STATED TASK 1:
Answer these questions about the Ethereum passage:
(a) Who created Ethereum, and in what year?
(b) What is Ethereum's native currency officially called?
(c) What does the abbreviation EVM stand for?

--- DOCUMENT EXTRACT ---

If you are interested in understanding Ethereum, you probably have already heard of Bitcoin.

At the time of writing, Ethereum has the second largest market cap out of all cryptocurrencies. At its core, Ethereum is a programmable blockchain platform that supports smart contracts. It was created by Vitalik Buterin in 2013 with the goal of overcoming certain limitations of Bitcoin protocol, particularly as it relates to smart contracts, which we will explain below.

The Purpose of Ethereum

Part of what makes Ethereum so interesting is that it is more than a simple digital currency.  In fact, its underlying technology has the potential to change the way global industries do business. As stated in its white paper, “Ethereum intends to provide an ease of development as well as stronger light client properties while allowing applications to share an economic environment and blockchain security.” To be clear, technically Ethereum refers to Ethereum’s network, blockchain and its EVM (Ethereum Virtual Machine), however its native currency is officially called Ether (ETH). Ether’s original purpose was to function as utility coin for the use of the network. In a later stage it became increasingly used as a means of payment and store of value as well (similar to the use of Bitcoin).

In other words, Ethereum provides a decentralized world computer, the Ethereum Virtual Machine (EVM), which allows anyone to (1) build decentralized applications (known as Dapps) where they can create their own set of arbitrary rules and (2) write smart contracts. Let’s take a closer look at those two functions of the EVM.

Smart Contracts

One major hallmark of Ethereum is the ability to program smart contracts.  Smart contracts are computer scripts that automatically execute tasks when certain predetermined conditions are met, without requiring intermediaries. Smart contracts are digital contracts created with code which is stored and replicated on a network of computers that run and secure the blockchain.  When specific criteria are met by the relevant parties, the contract is automatically executed. The code in a smart contract is essentially an “if, then” statement: if conditions in the contract are met, then an event detailed in the contract is triggered. Here is a simple example:

If someone pays X amount to the smart contract, then the smart contract will send that person the desired concert tickets.

--- GIVEN INFORMATION ---

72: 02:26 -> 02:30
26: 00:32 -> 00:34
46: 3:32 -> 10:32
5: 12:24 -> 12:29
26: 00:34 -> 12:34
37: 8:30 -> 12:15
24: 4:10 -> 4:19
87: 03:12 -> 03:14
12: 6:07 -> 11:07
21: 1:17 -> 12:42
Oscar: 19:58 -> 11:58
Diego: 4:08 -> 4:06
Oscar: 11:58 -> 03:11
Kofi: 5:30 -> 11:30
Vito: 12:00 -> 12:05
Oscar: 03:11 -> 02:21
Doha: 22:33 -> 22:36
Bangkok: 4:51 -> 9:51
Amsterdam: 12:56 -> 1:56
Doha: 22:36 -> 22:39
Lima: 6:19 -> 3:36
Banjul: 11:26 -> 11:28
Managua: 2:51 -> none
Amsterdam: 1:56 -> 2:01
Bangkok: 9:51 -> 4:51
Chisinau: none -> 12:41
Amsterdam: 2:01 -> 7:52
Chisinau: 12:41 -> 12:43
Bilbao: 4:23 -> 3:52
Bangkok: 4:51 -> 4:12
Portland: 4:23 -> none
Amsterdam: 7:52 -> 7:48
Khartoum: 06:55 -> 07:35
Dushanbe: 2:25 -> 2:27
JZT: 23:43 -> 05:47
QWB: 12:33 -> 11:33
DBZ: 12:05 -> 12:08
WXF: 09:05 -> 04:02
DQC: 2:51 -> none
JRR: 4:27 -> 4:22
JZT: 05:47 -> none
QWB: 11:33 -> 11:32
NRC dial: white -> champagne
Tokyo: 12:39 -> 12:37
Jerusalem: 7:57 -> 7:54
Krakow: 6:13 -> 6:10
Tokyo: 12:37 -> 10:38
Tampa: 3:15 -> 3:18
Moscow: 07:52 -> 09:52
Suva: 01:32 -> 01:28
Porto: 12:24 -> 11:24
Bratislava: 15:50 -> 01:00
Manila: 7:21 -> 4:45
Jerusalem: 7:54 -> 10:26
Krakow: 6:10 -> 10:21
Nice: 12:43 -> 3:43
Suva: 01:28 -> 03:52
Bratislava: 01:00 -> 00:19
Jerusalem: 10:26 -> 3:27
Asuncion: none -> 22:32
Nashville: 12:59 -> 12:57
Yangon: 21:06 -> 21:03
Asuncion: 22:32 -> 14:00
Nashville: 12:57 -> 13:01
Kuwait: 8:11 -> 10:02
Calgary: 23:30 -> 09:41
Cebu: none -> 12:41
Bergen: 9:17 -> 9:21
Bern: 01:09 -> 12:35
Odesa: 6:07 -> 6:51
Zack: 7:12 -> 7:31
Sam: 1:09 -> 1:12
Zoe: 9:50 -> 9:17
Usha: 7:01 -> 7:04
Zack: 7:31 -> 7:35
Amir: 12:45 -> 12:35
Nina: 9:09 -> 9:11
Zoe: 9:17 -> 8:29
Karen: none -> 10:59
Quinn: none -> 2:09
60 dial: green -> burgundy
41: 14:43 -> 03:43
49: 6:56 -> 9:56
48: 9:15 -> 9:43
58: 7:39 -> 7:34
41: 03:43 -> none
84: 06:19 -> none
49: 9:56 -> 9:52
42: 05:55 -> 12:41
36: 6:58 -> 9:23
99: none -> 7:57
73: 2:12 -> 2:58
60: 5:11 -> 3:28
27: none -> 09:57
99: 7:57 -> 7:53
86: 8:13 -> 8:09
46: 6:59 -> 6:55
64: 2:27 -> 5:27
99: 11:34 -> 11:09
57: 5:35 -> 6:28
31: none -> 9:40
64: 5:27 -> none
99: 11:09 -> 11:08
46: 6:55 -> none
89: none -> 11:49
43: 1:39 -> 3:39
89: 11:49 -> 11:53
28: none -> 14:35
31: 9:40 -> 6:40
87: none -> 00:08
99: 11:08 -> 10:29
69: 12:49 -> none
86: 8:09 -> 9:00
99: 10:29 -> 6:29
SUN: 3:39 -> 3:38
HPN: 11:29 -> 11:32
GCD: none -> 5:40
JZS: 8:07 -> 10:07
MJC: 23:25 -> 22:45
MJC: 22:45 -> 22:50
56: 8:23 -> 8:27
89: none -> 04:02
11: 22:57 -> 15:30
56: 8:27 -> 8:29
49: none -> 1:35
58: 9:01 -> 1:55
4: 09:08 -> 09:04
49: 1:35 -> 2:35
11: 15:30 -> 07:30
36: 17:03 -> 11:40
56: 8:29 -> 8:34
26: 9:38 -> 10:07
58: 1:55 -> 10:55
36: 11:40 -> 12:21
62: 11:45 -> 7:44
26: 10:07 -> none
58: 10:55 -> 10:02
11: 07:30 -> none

---

STATED TASK 2: Echo the clock change entries verbatim, starting at the first entry and ending at the line containing "QWB: 11:33 -> 11:32", with both of those lines included.

WRITTEN SOLUTION 1:
(a) Vitalik Buterin, in 2013.
(b) Ether (ETH).
(c) Ethereum Virtual Machine.

WRITTEN SOLUTION 2:
72: 02:26 -> 02:30
26: 00:32 -> 00:34
46: 3:32 -> 10:32
5: 12:24 -> 12:29
26: 00:34 -> 12:34
37: 8:30 -> 12:15
24: 4:10 -> 4:19
87: 03:12 -> 03:14
12: 6:07 -> 11:07
21: 1:17 -> 12:42
Oscar: 19:58 -> 11:58
Diego: 4:08 -> 4:06
Oscar: 11:58 -> 03:11
Kofi: 5:30 -> 11:30
Vito: 12:00 -> 12:05
Oscar: 03:11 -> 02:21
Doha: 22:33 -> 22:36
Bangkok: 4:51 -> 9:51
Amsterdam: 12:56 -> 1:56
Doha: 22:36 -> 22:39
Lima: 6:19 -> 3:36
Banjul: 11:26 -> 11:28
Managua: 2:51 -> none
Amsterdam: 1:56 -> 2:01
Bangkok: 9:51 -> 4:51
Chisinau: none -> 12:41
Amsterdam: 2:01 -> 7:52
Chisinau: 12:41 -> 12:43
Bilbao: 4:23 -> 3:52
Bangkok: 4:51 -> 4:12
Portland: 4:23 -> none
Amsterdam: 7:52 -> 7:48
Khartoum: 06:55 -> 07:35
Dushanbe: 2:25 -> 2:27
JZT: 23:43 -> 05:47
QWB: 12:33 -> 11:33
DBZ: 12:05 -> 12:08
WXF: 09:05 -> 04:02
DQC: 2:51 -> none
JRR: 4:27 -> 4:22
JZT: 05:47 -> none
QWB: 11:33 -> 11:32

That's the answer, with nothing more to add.